— Exercise description —
Return the following from the records below: each line, word for word, starting with the line that contains "předcházet rizikům. Tato" and going on through the line that contains "ochranných prostředků dýchacích", with nothing outside that range.

Page-level text extractions
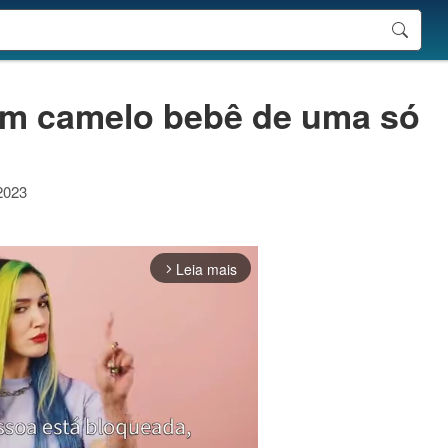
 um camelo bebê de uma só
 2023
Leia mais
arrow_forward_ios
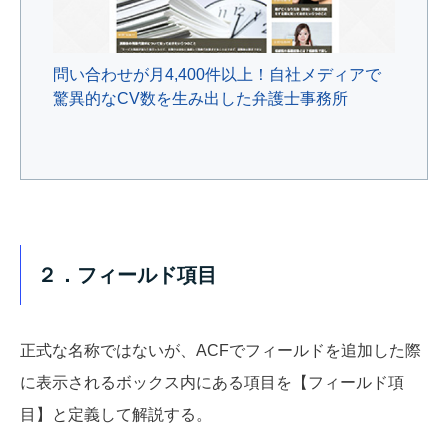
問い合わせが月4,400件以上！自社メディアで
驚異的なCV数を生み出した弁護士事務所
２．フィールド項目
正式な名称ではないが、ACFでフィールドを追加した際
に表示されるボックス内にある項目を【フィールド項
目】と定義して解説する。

--

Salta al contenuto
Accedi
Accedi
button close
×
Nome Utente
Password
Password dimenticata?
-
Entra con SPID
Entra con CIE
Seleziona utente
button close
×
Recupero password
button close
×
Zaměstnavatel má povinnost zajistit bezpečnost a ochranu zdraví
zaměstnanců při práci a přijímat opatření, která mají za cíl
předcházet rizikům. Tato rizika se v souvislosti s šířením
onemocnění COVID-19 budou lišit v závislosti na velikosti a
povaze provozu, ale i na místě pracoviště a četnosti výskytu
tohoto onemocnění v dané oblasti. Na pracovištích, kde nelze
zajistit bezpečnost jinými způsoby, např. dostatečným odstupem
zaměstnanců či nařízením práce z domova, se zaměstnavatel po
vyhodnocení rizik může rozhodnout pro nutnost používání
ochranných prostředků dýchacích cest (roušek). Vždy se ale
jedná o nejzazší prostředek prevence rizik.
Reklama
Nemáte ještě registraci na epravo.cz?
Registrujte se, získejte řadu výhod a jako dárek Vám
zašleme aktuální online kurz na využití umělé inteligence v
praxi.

— Solution to this problem —
předcházet rizikům. Tato rizika se v souvislosti s šířením
onemocnění COVID-19 budou lišit v závislosti na velikosti a
povaze provozu, ale i na místě pracoviště a četnosti výskytu
tohoto onemocnění v dané oblasti. Na pracovištích, kde nelze
zajistit bezpečnost jinými způsoby, např. dostatečným odstupem
zaměstnanců či nařízením práce z domova, se zaměstnavatel po
vyhodnocení rizik může rozhodnout pro nutnost používání
ochranných prostředků dýchacích cest (roušek). Vždy se ale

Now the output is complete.